I've got a situation where I'm using Cassandra for DB and I need full-text search capability. Now I'm aware of Apache Solr, Apache Cassandra, and DSE search.

However, I do not want to use a costly and proprietary software(DSE search). The reason I do not want to use Apache Solr is because I don't want to deal with HA, sharding, and redundency for it. Cassandra is perfect for HA, sharding, and redundency; I would like to store my full-text index in the existing Cassandra DB.

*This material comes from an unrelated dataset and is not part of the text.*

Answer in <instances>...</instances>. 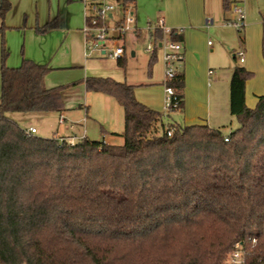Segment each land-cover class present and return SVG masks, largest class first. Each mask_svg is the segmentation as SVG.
Segmentation results:
<instances>
[{"label": "trees", "instance_id": "trees-1", "mask_svg": "<svg viewBox=\"0 0 264 264\" xmlns=\"http://www.w3.org/2000/svg\"><path fill=\"white\" fill-rule=\"evenodd\" d=\"M232 1L222 0L224 11ZM10 10L0 0L1 37ZM6 57L2 46L0 264H227L238 242L244 264H264V96L245 106L244 68L231 73L229 113L238 127L226 136L207 125H164L183 110L182 73L167 82L176 107L166 113L139 103L131 85L86 78L87 92L122 109L116 146L27 133L8 115L61 114L66 88L42 87L46 65L24 59L8 68Z\"/></svg>", "mask_w": 264, "mask_h": 264}, {"label": "crops", "instance_id": "crops-1", "mask_svg": "<svg viewBox=\"0 0 264 264\" xmlns=\"http://www.w3.org/2000/svg\"><path fill=\"white\" fill-rule=\"evenodd\" d=\"M13 1L19 4V0H11L12 3ZM67 1L68 4L60 8V0L54 2L55 7H53V0H47L45 11L44 0H31L30 5H37L41 15V27H36V30L39 34L46 36V38L52 35L56 36L61 46L64 47L65 67L59 69L84 68L87 73L94 65L89 63V60L94 58L104 62L105 59L104 55L93 54L88 58L84 56L83 28H79L82 23L85 25L87 18L94 14L93 4L95 0ZM105 1L108 4H114L119 7L115 26L110 27L106 21L110 40H116L118 37L116 27L122 22L123 9L126 6L132 8L134 18L132 26L135 29L133 30L135 37H138L140 33L137 24L146 23V21L155 22L162 19L168 27L180 30L178 35L180 36L179 43L182 47L183 59L176 67L177 72L182 73L184 77V89L183 110L173 112L177 121L176 124L181 126L207 125L212 129L219 130L226 125L231 117L233 118L229 113V81L233 68H228L229 73L224 71L225 56L230 54L227 50L230 51V41L232 40L230 35L231 27L225 24L227 21L225 13L227 12L223 9L222 0H126L127 5H123V0ZM240 1L243 3V0ZM51 3L52 6L50 8ZM13 6L11 4V10H14ZM108 18L113 20L114 14L111 12ZM7 19L9 20V18ZM71 20H75V24L72 25ZM207 21L210 23L207 24ZM49 23H53L51 30L43 33L41 31L42 28ZM244 24V28L241 31L244 36L241 37L240 50L244 53L242 68L249 73L245 81L244 101L245 106L252 109L257 104L258 98L264 96V19L258 18L255 14V16H250L247 20L244 15ZM147 34L148 38L152 40L151 32L147 31ZM209 37H214L216 41L215 47L213 45L208 47L207 43L210 41L207 39ZM234 53L232 51L233 60ZM133 55L131 53V56ZM154 58H156V55ZM49 62L50 58L42 61L40 65L49 66L48 68L51 72L56 68L53 65L51 67ZM115 62L117 65V60ZM117 67L120 68L118 65ZM109 71L110 74L103 76H110L111 78L109 77V79L116 82L123 81L119 73L113 74V67H110ZM84 80L82 81L83 85ZM123 83L134 87V96L139 103L154 111L163 113L164 88L162 82L154 80L151 75L146 82L141 84ZM42 87L44 89L55 88L51 86L48 79L42 80ZM63 92L62 98H65V93ZM105 97L109 99V101L106 99L109 108L117 106L119 113L121 110L122 114V109L116 101L111 97ZM66 111L65 109L64 112L58 114V121L60 117L63 119L62 123L59 124L64 125L66 122L65 115H68ZM70 131L72 132L70 136H57L55 138L65 139L69 142L83 137L87 138L85 134L82 137H76L71 127ZM112 131L109 129L103 132L104 136L101 139L105 144L118 146L119 144H115L109 136L117 135L121 137L123 125L120 133ZM71 138L76 140H71ZM114 138L117 139V137Z\"/></svg>", "mask_w": 264, "mask_h": 264}, {"label": "rangeland", "instance_id": "rangeland-1", "mask_svg": "<svg viewBox=\"0 0 264 264\" xmlns=\"http://www.w3.org/2000/svg\"><path fill=\"white\" fill-rule=\"evenodd\" d=\"M30 1L31 0H19V4H17L14 1L12 3L11 0H8L12 6L14 4V10H10L4 19L5 29L2 37L0 36V66L2 46L7 52L5 66L8 68L19 67L24 59L30 60L36 64H41L42 61L50 58L49 63L51 67L53 65L56 69L51 72L49 71L43 79H48L53 87L66 88L63 92L65 93L63 101L64 108L67 110L66 112L68 115H65L66 122L64 125L59 124L58 114L43 116L38 114L10 113L8 116L13 118L23 129L33 127L36 130V133L33 135L40 138L70 136L72 133L70 127L73 130V134H76V137H82L83 134H85L87 139L91 141L102 140L101 138L104 136L103 132L109 129L113 130L112 132L120 133L123 125L121 110L119 113V108H117V106L109 108L106 102L107 100L109 101V99L104 95L87 92L82 81L84 78L89 77L109 78L110 76L103 75L110 74L109 69L113 67V74L119 73L123 78V81L120 83L128 82L137 85L146 82L152 75L154 80L162 82L163 84V50L156 48V58L151 61V55L145 52L146 46L149 45L150 42L153 44V41L148 38L146 25L150 23L153 26L157 21H146V23L137 24L138 29H140L138 37L133 35L132 26H130V29L125 33L123 39L108 41V46L115 43L124 47V70L117 67L115 59L106 55H104V62L94 58L89 60V63H93L94 65L87 73L84 68L59 69L65 67L66 57L64 47L61 46L56 36L52 35L46 38V36L39 34L36 30V27H41V15L38 9L39 7L35 4L31 6ZM44 2L46 11L47 0H44ZM54 2H56V0H53V7H55ZM110 2H113V0H110ZM60 4V8H63L65 4H68V1L60 0ZM51 6L52 3L50 8ZM112 6L114 19L107 20L110 27L115 26L116 17L119 12V7L117 5L113 4ZM242 7L247 20L250 16H255V14L258 18L264 19V0H243ZM225 16L227 18L226 20L230 19L232 17L231 12L228 10ZM7 18H9V20ZM71 22L72 25L75 24V20H71ZM164 24L167 26L166 23ZM83 25L84 23H82L79 28L82 29ZM230 31L232 40L230 41V51L227 50L230 54L229 56H225L226 61L224 62V71H226V73L230 72L228 70L229 67L231 69L234 67H243V63H240L236 59H232V51L236 53L241 49L240 38L243 37L244 34L243 32L238 33L236 29L232 27ZM207 40L210 41L208 42L209 44L207 43L209 45L208 47L212 45L215 47L216 41L214 37H209ZM131 53L134 55L131 56ZM168 116L169 117L165 118L163 121L164 125L176 124L177 121L173 112L169 113ZM237 127V119L231 117L226 125L221 127L219 131H221L222 135L226 136L234 132ZM114 137H117V139ZM109 138L113 139L115 144H122L120 136L110 135ZM71 140L76 139L71 138Z\"/></svg>", "mask_w": 264, "mask_h": 264}, {"label": "built area", "instance_id": "built-area-1", "mask_svg": "<svg viewBox=\"0 0 264 264\" xmlns=\"http://www.w3.org/2000/svg\"><path fill=\"white\" fill-rule=\"evenodd\" d=\"M94 14L87 18L86 23L82 29L84 37V56L90 57L93 54L106 55L112 59L123 58L125 53L124 47L113 43L108 46L109 38V28L106 21L109 19V14L113 10V6L108 4L105 0H95L93 4ZM229 11L232 17L228 19L225 24L229 27L235 28L236 31L241 32L244 28V9L242 7V2L240 0H233L229 6ZM134 23L133 12L130 6H126L123 9L122 22L116 27L118 34L117 39H123L125 33L130 29ZM210 22L207 21V24ZM146 29L149 32L159 31L161 33V38L153 40V44L150 43L146 46L145 52L151 56L155 54L156 48L163 50V64H164V100L162 111L166 113L170 108L176 107V100L174 97L173 90L167 85V82L174 78L177 72L176 65L182 61V47L179 42L173 41L171 39V34L174 32L176 34L180 33L178 29H172L165 26L164 21L159 19L153 26L147 23ZM135 30L132 26V31ZM209 44V43H208ZM234 57L240 62H244V53L242 50H238L234 54ZM211 73V72H209ZM63 119L60 117L59 123H62ZM27 133L35 134L36 130L33 127L26 129ZM167 135H171V131L167 132ZM227 141V138L224 139ZM71 141L70 143H73ZM253 243L256 239L252 240ZM246 255L245 245L242 242L236 243L232 250L227 256V264H244V259Z\"/></svg>", "mask_w": 264, "mask_h": 264}]
</instances>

So what I'm looking for is something that will break down a string into its indexable parts. For example:

String input = "I like apples and bannanas.";

String tokens[] = makeTokenIndex(input);

//tokens = {"I","like","apples","bannanas","apple","bannana"}

Obviously I could split strings on spaces and use the words as index-keys. But I'm looking for something smarter than that. Something that can handle plurals, find the root of a word, etc...

Would modifying Apache Lucene be the best solution for this, or is there another option?

回答1:

I've not used Cassandra, but I think you're talking about using a Cassandra implementation of Lucene's Directory interface. Lucene uses a Directory to interact with a storage mechanism.

I found a couple of projects that might help:

  • lucene-on-cassandra
  • Solandra

I can't speak with experience about either one, though.